In the 1897 series – with basically the same designs but re-engraved to add the Malay inscriptions forgotten in 1893 -- the Dyak chief has withdrawn his threatening foot and the Sambar deer’s antlers have grown. The croc has grown, too. Now both tail and lower jaw don’t fit.
The BNBC, knowing they had a good thing going, put out yet another series in 1939. Here the Dyak chief, sans his human hair belt, looks sufficiently peaceful to invite to tea.
I bought many of the North Borneo stamps
shown below when I was a kid. At about that same time I watched a circus train
unload. Barnum’s name still appeared on some of the animal cages. The whole
troupe paraded through town on their way to Stephenson’s field, just across the
street from my elementary school, where they pitched their tents. Men, later
transformed into clowns and trapeze artists, worked side by side with elephants
to erect poles and raise canvas. I watched agape.
The stamps cost me a few cents, as did
the circus admission. I didn’t know that the experts ridiculed the stamps as
“prostituted postal paper” and that “serious” collectors avoided them entirely
(3). I thought they were dazzling. I still do.

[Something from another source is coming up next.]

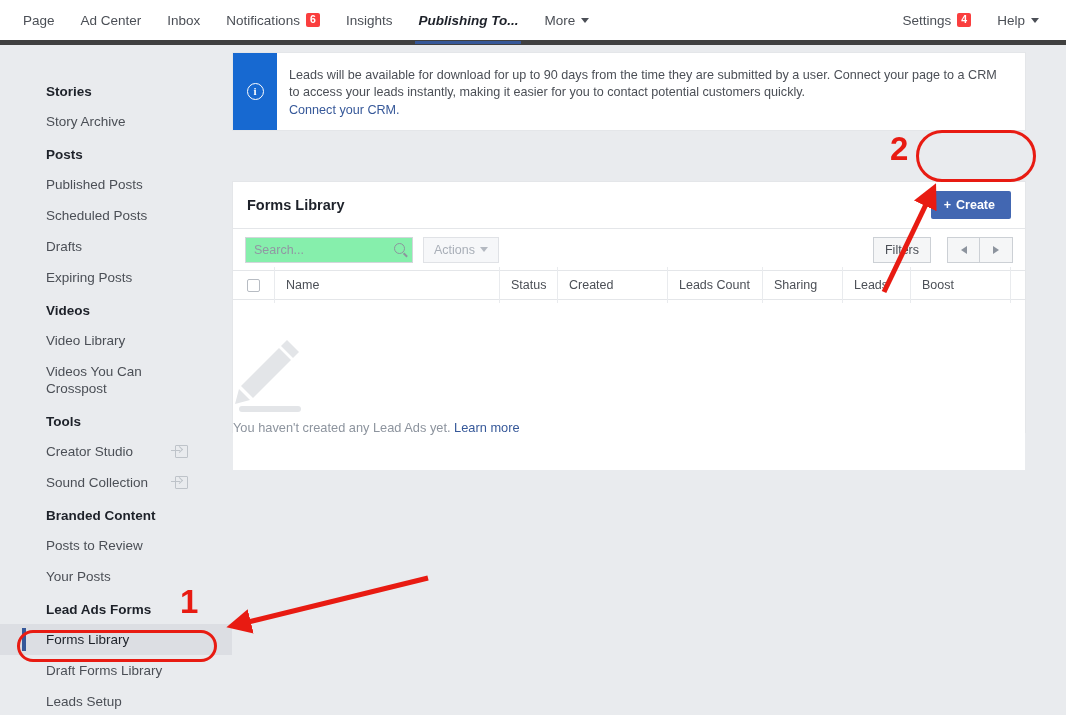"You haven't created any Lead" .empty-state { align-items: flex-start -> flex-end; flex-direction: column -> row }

The exotic Malay animal theme continues
for many years. When the BNBC’s control ended shortly after World War II the
beasts obligingly shared vignette space with British royals. A good show.
Barnum would have approved.
Kathleen Wunderly’s recent
article published in Linn’s Stamp News has informed this post (4).
Barnum, as it turns out, never uttered
the famous line attributed to him – “There’s a sucker born every minute” (5).
Census: 127 in BB spaces, eight tip-ins, mostly fakes, 71 on supplement pages.
(2)
https://mynorthborneostamps.blogspot.com/2016/09/an-introduction-to-forgeries-of-low.html
(3)
Ernest A. Kehr. The Romance of Stamp
Collecting, 1947.
(4)
Kathleen Wunderly, “North Borneo 1894 stamps:
Legitimately scorned or real works of art?” April 30, 2021. https://www.linns.com/news/world-stamps-postal-history/north-borneo-1894-stamps-scorned-or-praised.html
(5) https://quoteinvestigator.com/2014/04/11/fool-born/
Wow, I absolutely love those North Borneo stamps with the exotic animals. Beautiful!
ReplyDeleteIt stamps like these that brought me to stamp collecting 60 years ago. Keep up the good work.
We're members of the same club, Bob.